Roger Bessent was a trustee and administrator for the Focusplay Retirement Benefit Scheme but transferred savers’ money into struggling and new businesses he part owned, and which were run by himself, his family and a client.
Bessent was sentenced to 40 months in prison after pleading guilty to multiple counts of fraud, making prohibited employer–related investments (ERI) and acting as a director while disqualified.
He will serve 35 months for the fraud offences and four months for the ERI offences, to be served together. He was also ordered to serve five months for the director disqualification offences.
The sentence followed investigations by both The Pensions Regulator (TPR) and the Insolvency Service, where the agencies shared information to identify the offences committed by Bessent
It is the first time a prosecution by TPR has led to an immediate custodial sentence.
Selfish and greedy acts
Judge Nicholas Barker said the defendant’s “selfish and greedy acts” targeted “ordinary, hard-working people” who had trusted Bessent to invest their money to provide for their retirement.
Barker said: “The system relies on trust.

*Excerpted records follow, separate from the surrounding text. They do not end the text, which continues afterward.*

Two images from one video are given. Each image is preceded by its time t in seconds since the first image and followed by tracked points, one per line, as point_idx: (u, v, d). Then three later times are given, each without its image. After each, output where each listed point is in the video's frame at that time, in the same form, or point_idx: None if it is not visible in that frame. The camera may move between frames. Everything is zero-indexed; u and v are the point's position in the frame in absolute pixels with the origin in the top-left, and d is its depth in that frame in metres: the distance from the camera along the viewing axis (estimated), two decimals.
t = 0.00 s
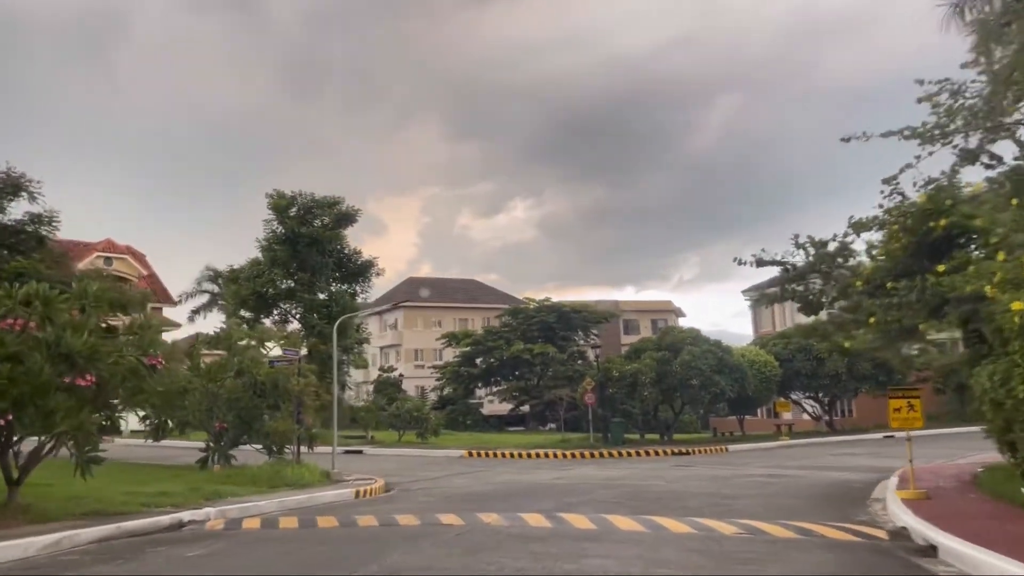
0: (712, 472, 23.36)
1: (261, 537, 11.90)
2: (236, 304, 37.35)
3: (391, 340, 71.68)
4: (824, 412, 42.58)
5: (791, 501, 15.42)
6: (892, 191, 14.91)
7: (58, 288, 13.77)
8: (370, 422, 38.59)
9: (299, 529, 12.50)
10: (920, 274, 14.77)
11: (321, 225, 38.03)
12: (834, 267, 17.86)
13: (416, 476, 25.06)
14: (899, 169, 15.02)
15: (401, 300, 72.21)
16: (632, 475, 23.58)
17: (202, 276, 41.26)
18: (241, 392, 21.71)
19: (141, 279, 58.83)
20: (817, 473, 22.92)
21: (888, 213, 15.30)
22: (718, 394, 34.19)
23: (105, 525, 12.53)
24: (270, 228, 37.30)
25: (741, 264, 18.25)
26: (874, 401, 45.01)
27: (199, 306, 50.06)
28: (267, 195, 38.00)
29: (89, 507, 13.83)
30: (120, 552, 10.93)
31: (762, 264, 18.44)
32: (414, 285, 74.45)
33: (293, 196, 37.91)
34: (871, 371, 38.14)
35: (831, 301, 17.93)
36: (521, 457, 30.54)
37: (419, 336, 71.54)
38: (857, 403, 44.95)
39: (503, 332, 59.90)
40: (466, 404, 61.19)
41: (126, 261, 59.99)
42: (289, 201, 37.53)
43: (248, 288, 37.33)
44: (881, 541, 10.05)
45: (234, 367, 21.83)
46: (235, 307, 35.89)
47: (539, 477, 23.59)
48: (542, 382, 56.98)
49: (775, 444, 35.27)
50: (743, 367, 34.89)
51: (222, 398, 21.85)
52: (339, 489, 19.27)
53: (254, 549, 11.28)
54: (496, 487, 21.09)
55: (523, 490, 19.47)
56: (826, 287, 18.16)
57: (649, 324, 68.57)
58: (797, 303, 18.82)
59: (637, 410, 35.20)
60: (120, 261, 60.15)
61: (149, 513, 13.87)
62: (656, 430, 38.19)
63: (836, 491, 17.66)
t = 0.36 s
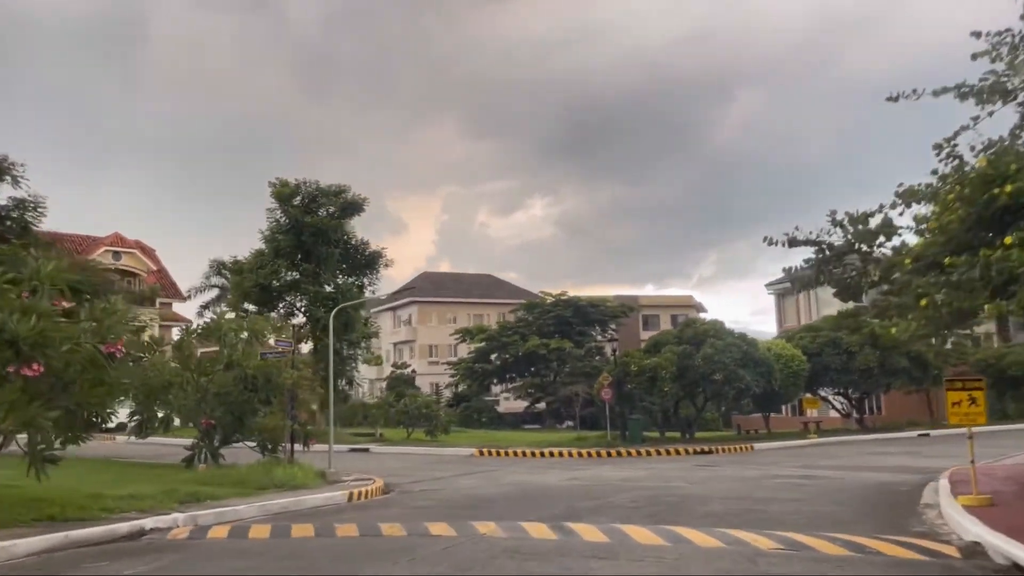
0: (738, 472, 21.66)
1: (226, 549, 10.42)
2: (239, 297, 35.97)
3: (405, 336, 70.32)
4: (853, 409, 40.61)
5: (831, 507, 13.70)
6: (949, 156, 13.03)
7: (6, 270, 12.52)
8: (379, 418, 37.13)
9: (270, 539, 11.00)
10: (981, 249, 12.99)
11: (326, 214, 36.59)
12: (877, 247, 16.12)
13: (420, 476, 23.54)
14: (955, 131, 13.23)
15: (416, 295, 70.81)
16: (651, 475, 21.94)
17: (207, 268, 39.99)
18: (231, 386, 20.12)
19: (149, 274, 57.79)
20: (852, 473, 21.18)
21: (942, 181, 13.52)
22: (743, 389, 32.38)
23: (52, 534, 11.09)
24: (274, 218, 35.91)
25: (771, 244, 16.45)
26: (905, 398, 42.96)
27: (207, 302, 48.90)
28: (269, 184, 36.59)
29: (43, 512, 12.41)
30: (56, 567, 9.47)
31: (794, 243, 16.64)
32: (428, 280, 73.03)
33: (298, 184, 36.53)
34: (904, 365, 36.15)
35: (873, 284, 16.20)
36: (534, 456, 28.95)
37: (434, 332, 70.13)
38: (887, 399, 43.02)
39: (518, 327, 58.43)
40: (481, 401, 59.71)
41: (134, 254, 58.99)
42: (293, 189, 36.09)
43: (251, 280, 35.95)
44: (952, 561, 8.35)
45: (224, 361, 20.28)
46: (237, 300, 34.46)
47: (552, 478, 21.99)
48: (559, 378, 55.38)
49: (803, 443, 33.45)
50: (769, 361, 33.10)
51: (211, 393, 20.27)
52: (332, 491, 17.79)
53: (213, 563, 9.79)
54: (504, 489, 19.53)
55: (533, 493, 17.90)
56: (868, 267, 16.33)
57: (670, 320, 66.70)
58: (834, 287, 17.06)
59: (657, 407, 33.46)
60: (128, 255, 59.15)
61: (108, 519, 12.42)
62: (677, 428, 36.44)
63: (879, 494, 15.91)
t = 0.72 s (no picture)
0: (767, 473, 20.09)
1: (185, 562, 9.11)
2: (244, 289, 34.67)
3: (420, 331, 69.02)
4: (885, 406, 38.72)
5: (875, 515, 12.18)
6: (1012, 114, 11.40)
7: None
8: (389, 415, 35.76)
9: (236, 549, 9.67)
10: None
11: (334, 203, 35.29)
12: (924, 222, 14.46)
13: (426, 475, 22.16)
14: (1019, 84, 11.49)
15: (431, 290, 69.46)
16: (672, 475, 20.43)
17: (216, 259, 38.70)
18: (222, 379, 18.94)
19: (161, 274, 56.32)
20: (891, 474, 19.56)
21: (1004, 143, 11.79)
22: (770, 385, 30.68)
23: None
24: (280, 207, 34.63)
25: (805, 222, 14.80)
26: (940, 394, 41.01)
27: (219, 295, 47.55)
28: (275, 171, 35.29)
29: None
30: None
31: (831, 221, 14.98)
32: (444, 275, 71.66)
33: (305, 172, 35.21)
34: (941, 360, 34.21)
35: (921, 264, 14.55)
36: (548, 455, 27.46)
37: (450, 328, 68.79)
38: (918, 396, 41.24)
39: (535, 322, 57.13)
40: (496, 398, 58.57)
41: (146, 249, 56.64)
42: (300, 178, 34.78)
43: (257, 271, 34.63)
44: None
45: (215, 352, 19.00)
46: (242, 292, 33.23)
47: (565, 479, 20.51)
48: (577, 375, 53.82)
49: (833, 441, 31.73)
50: (797, 355, 31.40)
51: (199, 386, 19.04)
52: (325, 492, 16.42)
53: None
54: (514, 491, 18.12)
55: (544, 495, 16.47)
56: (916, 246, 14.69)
57: (692, 315, 64.90)
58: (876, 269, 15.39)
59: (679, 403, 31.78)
60: (139, 249, 56.55)
61: (63, 525, 11.13)
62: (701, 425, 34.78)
63: (926, 500, 14.34)
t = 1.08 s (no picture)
0: (790, 476, 18.74)
1: None
2: (245, 284, 33.59)
3: (430, 330, 67.88)
4: (910, 406, 37.14)
5: (916, 527, 10.87)
6: None
7: None
8: (394, 414, 34.55)
9: (188, 565, 8.49)
10: None
11: (336, 195, 34.27)
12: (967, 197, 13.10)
13: (427, 478, 20.95)
14: None
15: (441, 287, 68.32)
16: (688, 479, 19.12)
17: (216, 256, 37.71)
18: (207, 374, 17.88)
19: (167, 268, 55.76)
20: (925, 478, 18.17)
21: None
22: (791, 384, 29.24)
23: None
24: (280, 199, 33.59)
25: (834, 203, 13.42)
26: (967, 394, 39.37)
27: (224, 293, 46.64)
28: (275, 163, 34.27)
29: None
30: None
31: (861, 201, 13.60)
32: (455, 272, 70.53)
33: (306, 164, 34.20)
34: (971, 358, 32.62)
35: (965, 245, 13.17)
36: (557, 456, 26.19)
37: (460, 326, 67.64)
38: (944, 396, 39.70)
39: (546, 319, 55.92)
40: (507, 398, 56.87)
41: (151, 245, 56.06)
42: (301, 169, 33.73)
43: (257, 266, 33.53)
44: None
45: (199, 347, 17.92)
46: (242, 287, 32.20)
47: (573, 483, 19.26)
48: (589, 374, 52.50)
49: (856, 443, 30.28)
50: (818, 352, 30.01)
51: (184, 383, 17.94)
52: (312, 496, 15.27)
53: None
54: (518, 495, 16.87)
55: (549, 500, 15.23)
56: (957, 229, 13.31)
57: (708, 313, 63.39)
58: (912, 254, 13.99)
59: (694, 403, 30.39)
60: (145, 246, 55.89)
61: (7, 534, 10.01)
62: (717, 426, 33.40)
63: (969, 509, 12.98)
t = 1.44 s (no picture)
0: (807, 480, 17.49)
1: None
2: (239, 279, 32.47)
3: (436, 328, 66.76)
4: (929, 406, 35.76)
5: (954, 542, 9.65)
6: None
7: None
8: (393, 413, 33.38)
9: None
10: None
11: (334, 187, 33.20)
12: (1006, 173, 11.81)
13: (421, 481, 19.80)
14: None
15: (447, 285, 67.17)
16: (697, 483, 17.89)
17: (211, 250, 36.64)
18: (183, 371, 16.73)
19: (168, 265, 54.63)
20: (953, 483, 16.90)
21: None
22: (806, 382, 27.92)
23: None
24: (276, 191, 32.53)
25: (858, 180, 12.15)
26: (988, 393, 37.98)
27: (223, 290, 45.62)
28: (271, 153, 33.18)
29: None
30: None
31: (888, 179, 12.31)
32: (460, 269, 69.38)
33: (302, 155, 33.14)
34: (994, 355, 31.19)
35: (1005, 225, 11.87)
36: (560, 457, 25.01)
37: (466, 324, 66.51)
38: (962, 396, 38.32)
39: (553, 317, 54.75)
40: (513, 397, 55.44)
41: (151, 241, 54.86)
42: (298, 160, 32.65)
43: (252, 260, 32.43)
44: None
45: (176, 341, 16.86)
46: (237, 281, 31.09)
47: (574, 487, 18.07)
48: (597, 373, 51.26)
49: (874, 444, 28.95)
50: (834, 349, 28.73)
51: (156, 381, 16.72)
52: (289, 502, 14.16)
53: None
54: (514, 500, 15.71)
55: (546, 506, 14.03)
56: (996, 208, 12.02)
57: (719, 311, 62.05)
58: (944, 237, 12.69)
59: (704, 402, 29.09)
60: (145, 242, 54.60)
61: None
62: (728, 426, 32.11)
63: (1008, 519, 11.73)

It’s that trust you breached. You used their money as your own.
“You knew what you were doing was dishonest and wrong.”
The Focusplay Retirement Benefit Scheme was the pension scheme for Gleeson Bessent (Accountants and Business Advisers), of which he was a director.
He was also a director of a professional pension trustee firm Gleeson Bessent Trustees, which was trustee to the Focusplay scheme.
In this way, Bessent was able to access the pension scheme’s funds and transfer them to his other businesses.
Bessent used more than £120,000 to buy himself and his wife a house to rent out as a personal investment, in which their daughter lived with her partner, according to TPR.
TPR added that other funds from the scheme were used to pay tax bills for Bessent’s accountancy business and the business of a client, to subsidise the running costs of a children’s nursery and as start-up investment capital in his son-in-law’s physiotherapy business.
Nicola Parish, TPR’s executive director of frontline regulation, said: “By working with the Insolvency Service, we have brought Bessent to justice and will now go after the money he took from the pension scheme.
“This sentence shows how seriously the courts take the theft of people’s hard-earned savings.
“Trustees should be in no doubt that if they abuse their position like Bessent did they should be prepared to go to prison.”
This case is one of many issues Brits are having with pension scams.
Recently, International Adviser reported on a Succession Wealth survey which found at least one in 10 people aged 50 or over in the UK believe they have been contacted by pension scheme scammers in the last 12 months.
Nathan Long, senior analyst at Hargreaves Lansdown, commented on the Bessent case: “The rise of sinister pension scams that aim to trick people into parting with their hard-earned retirement savings is a serious stain on society and needs eradicating.
“The chunky helping of prison time handed out will go a long way to showing quite how intent regulators are on taking down the perpetrators.
“It tends to be those approaching retirement who are in the cross-hairs of the scammers.
“Protect yourself by making sure you only deal with regulated organisations, providing regulated investments and if someone calls out of the blue to talk to you about your pension, just hang up.”